KEY POINTS:
It should have been a day when the Reserve Bank Governor delivered a single clear message to the household sector, along these lines:
"I have been warning for six months now that you need to go easy on the borrowing and spending, at least until the productive side of the economy can catch up. You have taken no notice. So I have raised interest rates and there is more where that came from - until I see a slowdown in the housing market and consumer spending. Because that is what has to happen to keep inflation in check and ensure the next economic upturn is sustainable."
Had he left it at that, no problem. But he muddied the waters by talking about alternative measures officials are working on to make the housing market more responsive to what he does to interest rates.
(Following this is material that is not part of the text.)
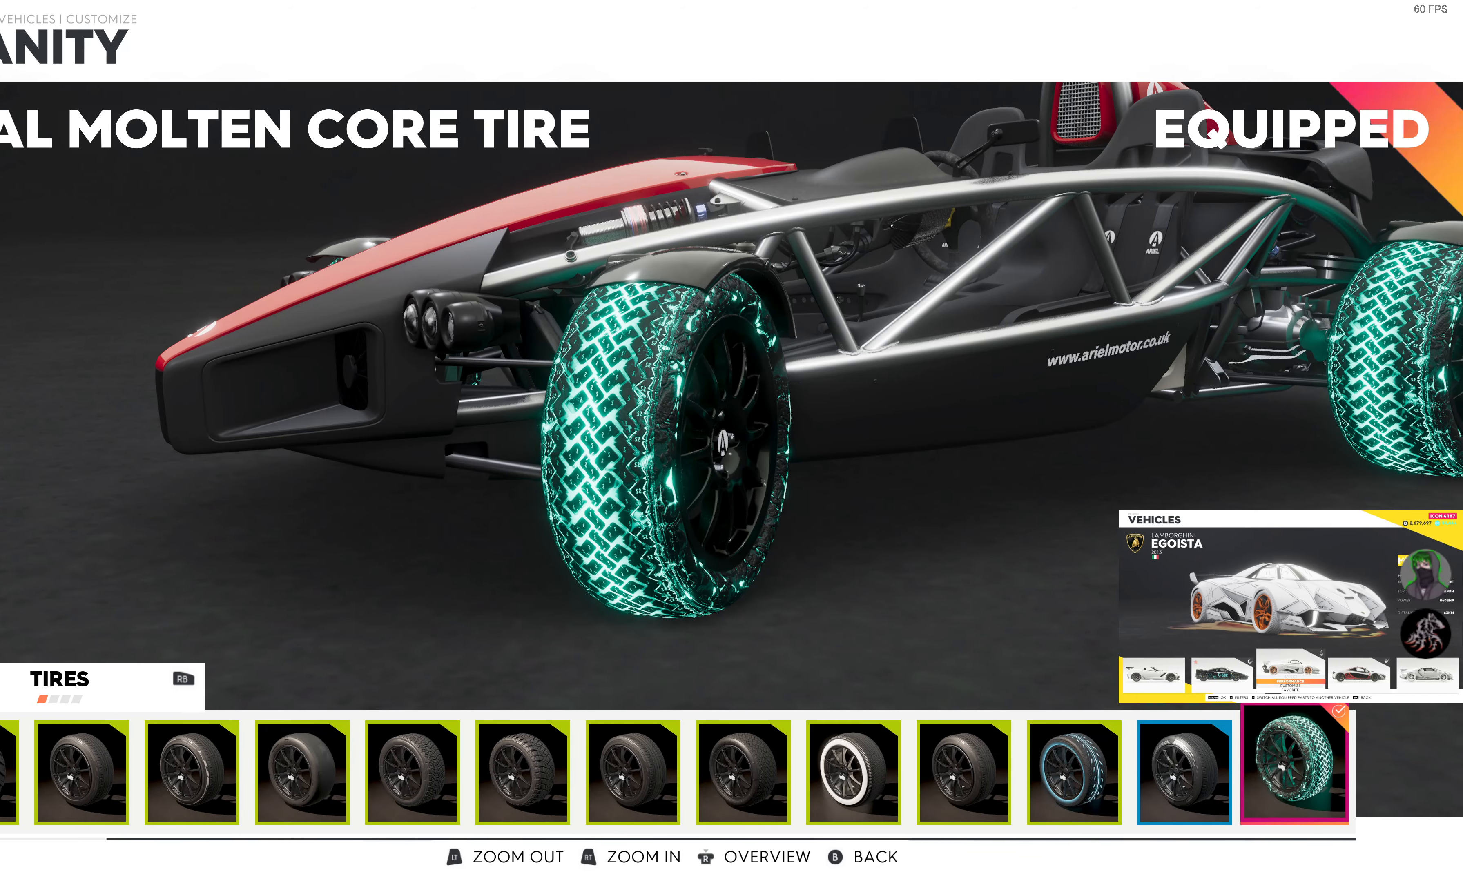
{"buttons": [], "left_stick": "center", "right_stick": "center", "events": [[17, "CIRCLE", "down"], [150, "CIRCLE", "up"]]}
It was a bad call.
As National's finance spokesman Bill English was quick to point out, the Governor is a long way from having any instrument other than the official cash rate to wield and there is considerable doubt as to whether any effective alternative can be found.
Or even if it should be. What is your problem? English asked (in effect). Inflation is in the target band, the economy has just had a soft landing, you say monetary policy is working, just not as fast as you would like.
Publicly at least, Bollard insists that the bank's brakes have not failed, they have just been spongy this time round, in part because of things outside his control like the low level of interest rates in Japan.
He says at least half of the increases in the official cash rate he has delivered since the start of 2004 have, eventually, flowed through to the effective or average mortgage rate borrowers face, despite their preference for fixed-rate loans.
But under questioning from English he indicated he had felt unable to raise interest rates as much as he would otherwise have liked, for fear of "hugely hurting" exporters.
Hence the quest for alternative measures that would make the housing cycle less immune to what the rest of the economy is going through.
But that threatens to undermine the credibility, and therefore the effectiveness, of the only tool he has.
It suggests the man wielding it has lost confidence in it. At a time when he needs to look singleminded and scary to the household sector, that is a bit of an own goal.